The OCHA appeal target is “less than one percent of what the world is spending on guns and arms and defense in the coming year,” he added.
Fletcher said the war, and the resulting closure of the Strait of Hormuz, has doubled fuel prices and driven up food costs by 20 percent.
“That makes our job much harder. But it also pushes more people into hunger and starvation,” he said, referring specifically to Somalia, from where he spoke to AFP.
“We reckon the numbers who are hungry right now are double what it was six months ago.”
Worldwide, Fletcher said there were more than 300 million people in critical need of support, but he had been forced to prioritize 87 million due to tightening budgets, as the US and others curb donations.
Without funding, “hundreds of millions of lives over several years” will be lost, he said.
Somalia has been particularly hard-hit by the shortages from the war as well as drought and flooding.

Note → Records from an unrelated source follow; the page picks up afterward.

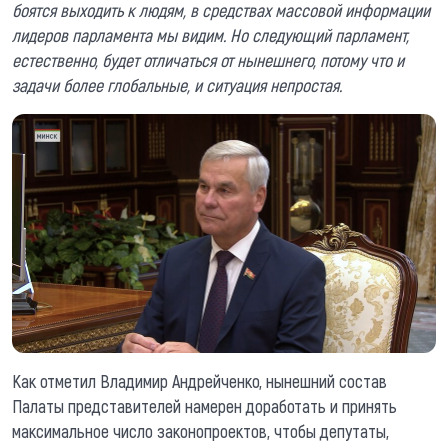
боятся выходить к людям, в средствах массовой информации
лидеров парламента мы видим. Но следующий парламент,
естественно, будет отличаться от нынешнего, потому что и
задачи более глобальные, и ситуация непростая.
Как отметил Владимир Андрейченко, нынешний состав
Палаты представителей намерен доработать и принять
максимальное число законопроектов, чтобы депутаты,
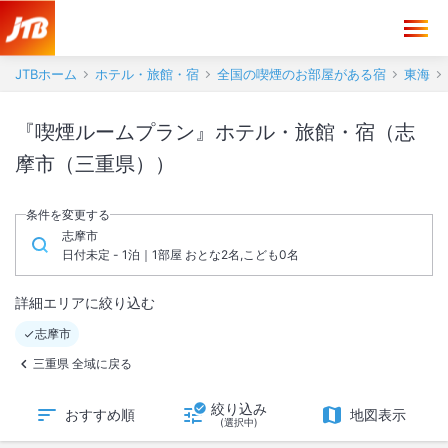
JTBホーム
ホテル・旅館・宿
全国の喫煙のお部屋がある宿
東海
『喫煙ルームプラン』ホテル・旅館・宿（志
摩市（三重県））
条件を変更する
志摩市
日付未定 - 1泊｜1部屋 おとな2名,こども0名
詳細エリアに絞り込む
志摩市
三重県 全域に戻る
絞り込み
おすすめ順
地図表示
(選択中)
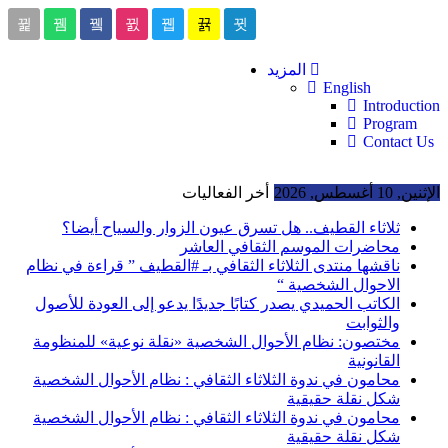
المزيد
English
Introduction
Program
Contact Us
الإثنين, 10 أغسطس, 2026
أخر الفعاليات
ثلاثاء القطيف.. هل تسرق عيون الزوار والسياح أيضا؟
محاضرات الموسم الثقافي العاشر
ناقشها منتدى الثلاثاء الثقافي بـ #القطيف ” قراءة في نظام
الاحوال الشخصية “
الكاتب الحميدي يصدر كتابًا جديدًا يدعو إلى العودة للأصول
والثوابت
مختصون: نظام الأحوال الشخصية «نقلة نوعية» للمنظومة
القانونية
محامون في ندوة الثلاثاء الثقافي : نظام الأحوال الشخصية
شكل نقلة حقيقية
محامون في ندوة الثلاثاء الثقافي : نظام الأحوال الشخصية
شكل نقلة حقيقية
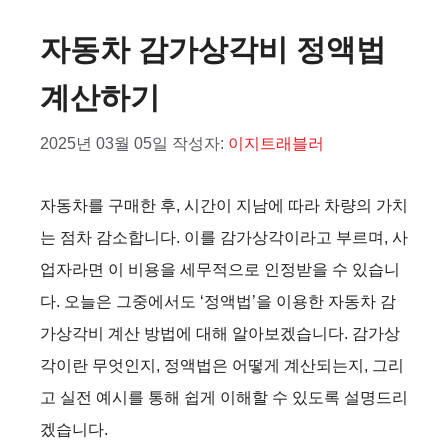
자동차 감가상각비 정액법
계산하기
2025년 03월 05일
작성자:
이지트래블러
자동차를 구매한 후, 시간이 지남에 따라 차량의 가치
는 점차 감소합니다. 이를 감가상각이라고 부르며, 사
업자라면 이 비용을 세무적으로 인정받을 수 있습니
다. 오늘은 그중에서도 ‘정액법’을 이용한 자동차 감
가상각비 계산 방법에 대해 알아보겠습니다. 감가상
각이란 무엇인지, 정액법은 어떻게 계산되는지, 그리
고 실전 예시를 통해 쉽게 이해할 수 있도록 설명드리
겠습니다.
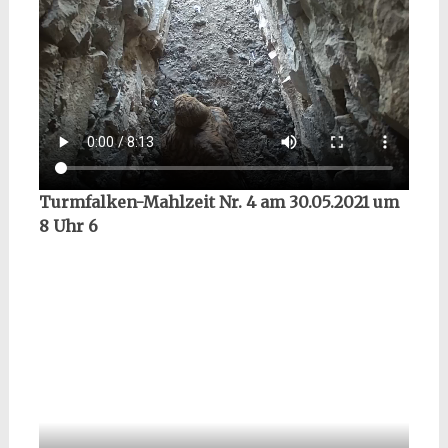
Turmfalken-Mahlzeit Nr. 4 am 30.05.2021 um
8 Uhr 6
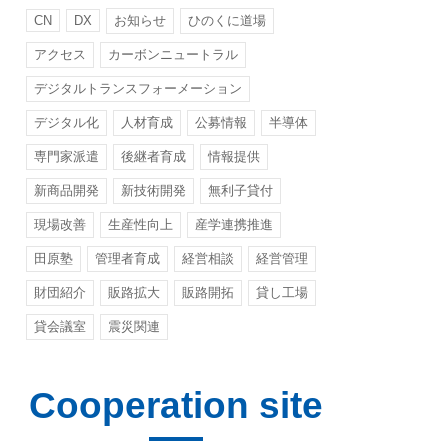
CN
DX
お知らせ
ひのくに道場
アクセス
カーボンニュートラル
デジタルトランスフォーメーション
デジタル化
人材育成
公募情報
半導体
専門家派遣
後継者育成
情報提供
新商品開発
新技術開発
無利子貸付
現場改善
生産性向上
産学連携推進
田原塾
管理者育成
経営相談
経営管理
財団紹介
販路拡大
販路開拓
貸し工場
貸会議室
震災関連
Cooperation site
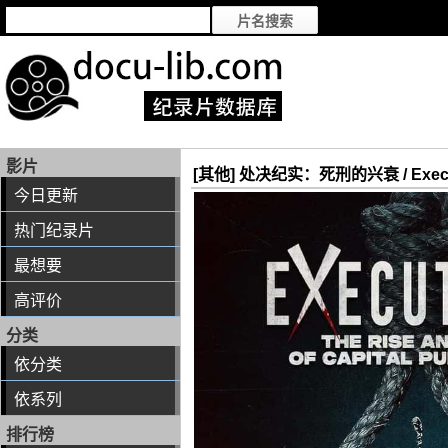
影片
[其他] 处决纪实：死刑的兴衰 / Executions
今日更新
热门纪录片
最想要
高评价
分类
依分类
依系列
排行榜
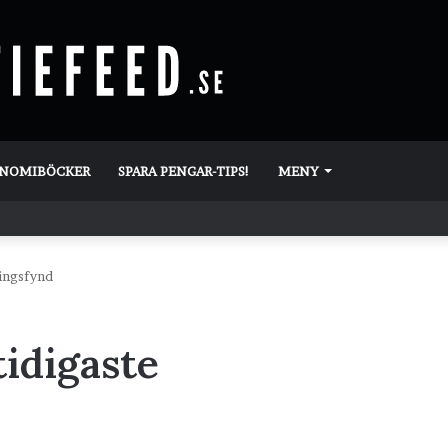
ONOMIBÖCKER
SPARA PENGAR-TIPS!
MENY
ningsfynd
tidigaste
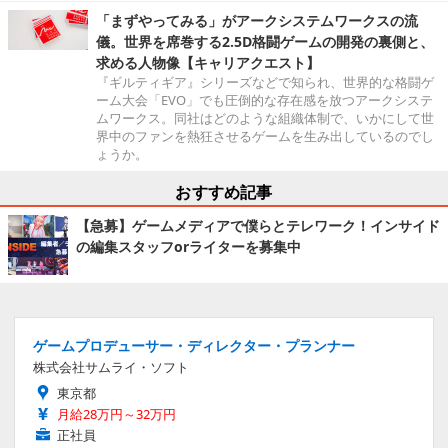
「まずやってみる」がアークシステムワークスの流
儀。世界を席巻する2.5D格闘ゲームの開発の裏側と、
求める人物像【キャリアクエスト】
『ギルティギア』シリーズなどで知られ、世界的な格闘ゲ
ーム大会「EVO」でも圧倒的な存在感を放つアークシステ
ムワークス。同社はどのような組織体制で、いかにして世
界中のファンを熱狂させるゲームを生み出しているのでし
ょうか。
おすすめ記事
【急募】ゲームメディアで僕らとテレワーク！インサイド
の編集スタッフorライターを募集中
ゲームプロデューサー・ディレクター・プランナー
株式会社サムライ・ソフト
東京都
月給28万円～32万円
正社員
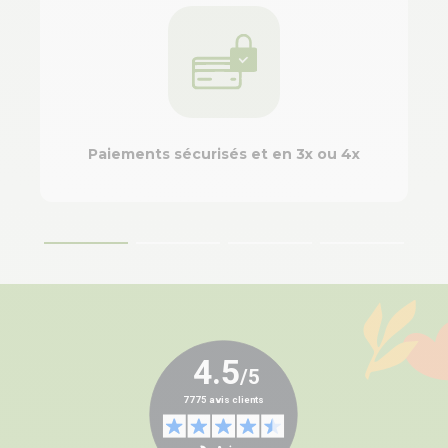
Paiements sécurisés et en 3x ou 4x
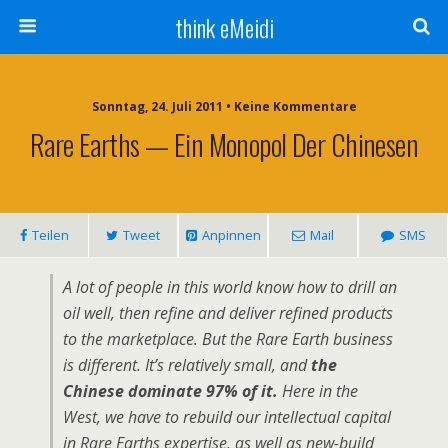
think eMeidi
Sonntag, 24. Juli 2011 • Keine Kommentare
Rare Earths — Ein Monopol Der Chinesen
Teilen
Tweet
Anpinnen
Mail
SMS
A lot of people in this world know how to drill an
oil well, then refine and deliver refined products
to the marketplace. But the Rare Earth business
is different. It’s relatively small, and
the
Chinese dominate 97% of it.
Here in the
West, we have to rebuild our intellectual capital
in Rare Earths expertise, as well as new-build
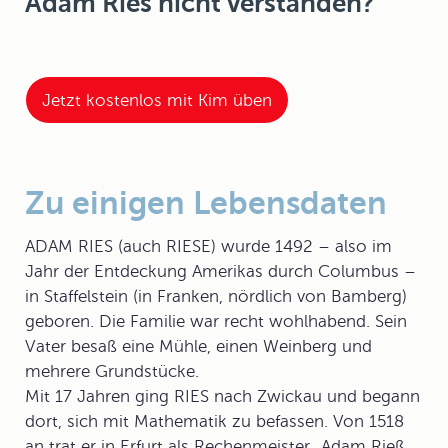
Adam Ries nicht verstanden?
Jetzt kostenlos mit Kim üben
Zu einigen Lebensdaten
ADAM RIES (auch RIESE) wurde 1492 – also im
Jahr der Entdeckung Amerikas durch Columbus –
in Staffelstein (in Franken, nördlich von Bamberg)
geboren. Die Familie war recht wohlhabend. Sein
Vater besaß eine Mühle, einen Weinberg und
mehrere Grundstücke.
Mit 17 Jahren ging RIES nach Zwickau und begann
dort, sich mit Mathematik zu befassen. Von 1518
an trat er in Erfurt als
Rechenmeister
„Adam Rieß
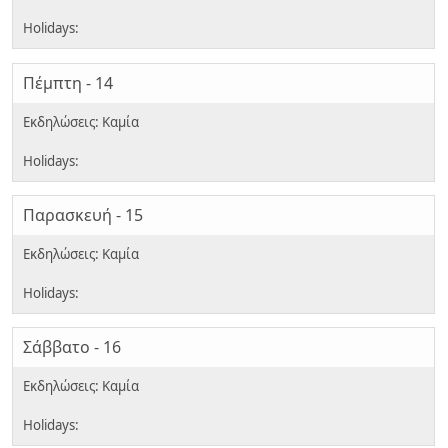
Πέμπτη - 14
Παρασκευή - 15
Σάββατο - 16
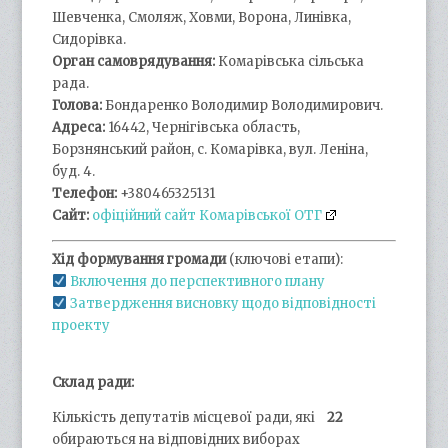
Шевченка, Смоляж, Ховми, Ворона, Линівка,
Сидорівка.
Орган самоврядування:
Комарівська сільська
рада.
Голова:
Бондаренко Володимир Володимирович.
Адреса:
16442, Чернігівська область,
Борзнянський район, с. Комарівка, вул. Леніна,
буд. 4.
Телефон:
+380465325131
Сайт:
офіційний сайт Комарівської ОТГ
Хід формування громади
(ключові етапи):
Включення до перспективного плану
Затвердження висновку щодо відповідності
проекту
Склад ради:
Кількість депутатів місцевої ради, які
22
обираються на відповідних виборах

“It’s a poisonous cocktail of factors,” he said, adding it had been a “very rough visit.”
With its Somalia program only 13 percent funded, the UN has had to shut down health centers at a time when half a million children face severe acute malnutrition, he said.
Doctors at one clinic told him patients were seven times more likely to die due to the extra walking distances.
“It’s just devastating,” said Fletcher.